Steichen Sent Me
Led by famed fashion photographer Edward Steichen, a group of camera men captured the action of World War II naval aviation.
- By Mark D. Faram
- AirSpaceMag.com, October 01, 2009
A Grumman F6F-3 Hellcat from Fighter Squadron 5 awaits clearance to launch from the aircraft carrier Yorktown on November 20, 1943. Squadron 5 had been assigned to hit targets in the Marshall Islands.
Lt. Charles Kerlee
(Page 3 of 3)
“Sir, my orders are to go wherever I want, stay as long as I want and to return home when I feel like it,” Gallagher recalled saying as he handed his paperwork to the man wearing a single admiral’s star on his collar—royalty in Navy circles.
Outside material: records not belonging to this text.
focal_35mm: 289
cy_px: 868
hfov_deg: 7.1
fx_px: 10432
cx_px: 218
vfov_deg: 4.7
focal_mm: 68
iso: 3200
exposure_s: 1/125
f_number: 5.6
“Well, boy, why don’t you go and get something to eat and come and see me when I’ve had the time to read these amazing orders,” Bogan said.
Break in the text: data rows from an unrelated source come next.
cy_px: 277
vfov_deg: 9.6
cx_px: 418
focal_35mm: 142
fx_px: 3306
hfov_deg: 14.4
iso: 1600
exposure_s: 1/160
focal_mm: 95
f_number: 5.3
When he returned later, Gallagher was greeted by the now-amazed admiral in his stateroom and braced himself for a butt chewing for his behavior.
“Son, I’ll be dammed if your orders aren’t exactly as you stated,” Bogan said, getting up from a chair and extending his hand to the photographer. “Welcome to my staff!” he said while shaking Gallagher’s hand.
“I was with him the rest of the war, just like that,” Gallagher would recount in years later. “He never gave me an order; I never had any conflict with him, but anywhere I went in the Navy, to any ship or anyplace in the Navy, all I had to do was say ‘Bogan sent me’ and it was much better than any orders—it was the ‘open sesame’ to the whole thing for me.”